Publication Date
2-1-2018
Journal
The Texas Heart Journal
DOI
10.14503/THIJ-16-5906
PMID
29556144
Publication Date(s)
February 2018
Language
English
PMCID
PMC5832089
PubMedCentral® Posted Date
2-1-2018
PubMedCentral® Full Text Version
Post-Print
Published Open-Access
yes
Keywords
Chi-square distribution, coronary angiography/utilization, exercise test, female, logistic models, microvascular angina/classification/epidemiology, predictive value of tests, referral and consultation, retrospective studies, ROC curve
Copyright
This work is licensed under a Creative Commons Attribution-NonCommercial-No Derivative Works 4.0 International License.
Abstract
A major diagnostic challenge for cardiologists is to distinguish cardiac syndrome X (CSX) from obstructive coronary artery disease in women with typical angina and a positive exercise tolerance test (ETT). We performed this study to develop a scoring system that more accurately predicts CSX in this patient population.
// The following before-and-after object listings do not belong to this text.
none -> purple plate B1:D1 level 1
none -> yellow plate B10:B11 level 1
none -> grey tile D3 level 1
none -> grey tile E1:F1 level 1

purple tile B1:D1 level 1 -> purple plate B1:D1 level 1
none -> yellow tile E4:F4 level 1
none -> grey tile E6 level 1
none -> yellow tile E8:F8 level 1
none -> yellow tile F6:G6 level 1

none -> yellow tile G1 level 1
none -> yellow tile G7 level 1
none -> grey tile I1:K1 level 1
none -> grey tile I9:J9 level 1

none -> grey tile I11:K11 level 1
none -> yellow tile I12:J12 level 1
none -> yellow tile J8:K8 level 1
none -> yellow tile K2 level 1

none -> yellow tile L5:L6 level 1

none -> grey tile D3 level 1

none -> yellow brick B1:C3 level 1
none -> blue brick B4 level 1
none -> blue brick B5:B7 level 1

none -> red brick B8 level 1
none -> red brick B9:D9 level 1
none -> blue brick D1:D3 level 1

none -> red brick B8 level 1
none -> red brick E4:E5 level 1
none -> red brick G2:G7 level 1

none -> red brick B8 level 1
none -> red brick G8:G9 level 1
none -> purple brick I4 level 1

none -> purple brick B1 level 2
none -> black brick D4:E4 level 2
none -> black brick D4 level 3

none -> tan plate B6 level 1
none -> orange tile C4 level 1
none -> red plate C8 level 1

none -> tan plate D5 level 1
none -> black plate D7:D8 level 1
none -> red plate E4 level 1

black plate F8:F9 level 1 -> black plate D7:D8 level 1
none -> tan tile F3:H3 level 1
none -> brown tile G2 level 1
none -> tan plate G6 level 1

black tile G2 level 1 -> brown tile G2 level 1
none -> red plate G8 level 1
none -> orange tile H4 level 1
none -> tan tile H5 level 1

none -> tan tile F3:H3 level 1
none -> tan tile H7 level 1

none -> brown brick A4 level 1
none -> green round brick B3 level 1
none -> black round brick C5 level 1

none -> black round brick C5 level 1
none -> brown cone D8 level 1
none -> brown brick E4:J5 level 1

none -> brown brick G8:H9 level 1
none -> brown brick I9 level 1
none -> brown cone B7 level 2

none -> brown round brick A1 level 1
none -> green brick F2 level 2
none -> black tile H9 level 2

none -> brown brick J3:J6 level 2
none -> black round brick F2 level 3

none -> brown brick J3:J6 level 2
Data on 976 women with typical angina and a positive ETT who underwent coronary angiography at our center were randomly divided into derivation and validation datasets. We developed a backward stepwise logistic regression model that predicted the presence of CSX, and a scoring system was derived from it.
The derivation dataset (809 patients) was calibrated by uing a Hosmer-Lemeshow goodness-of-fit test (8 degrees of freedom; χ2=12.9; P=0.115), and the area under the curve was 0.758. The validation dataset (167 patients) was calibrated in the same way (8 degrees of freedom; χ2=9.0; P=0.339), and the area under the curve was 0.782. Independent predictors of CSX were age <55 years; negative histories of smoking, diabetes mellitus, hyperlipidemia, hypertension, or familial premature coronary artery disease; and highly positive ETTs. A total score >9.5 was the optimal cutoff point for differentiating CSX from obstructive coronary artery disease.
Our proposed scoring system is a simple, objective, and accurate system for distinguishing CSX from obstructive coronary artery disease in women with typical angina and positive ETTs. It may help determine which of these patients need invasive coronary angiograms or noninvasive tests like computed tomographic coronary angiography.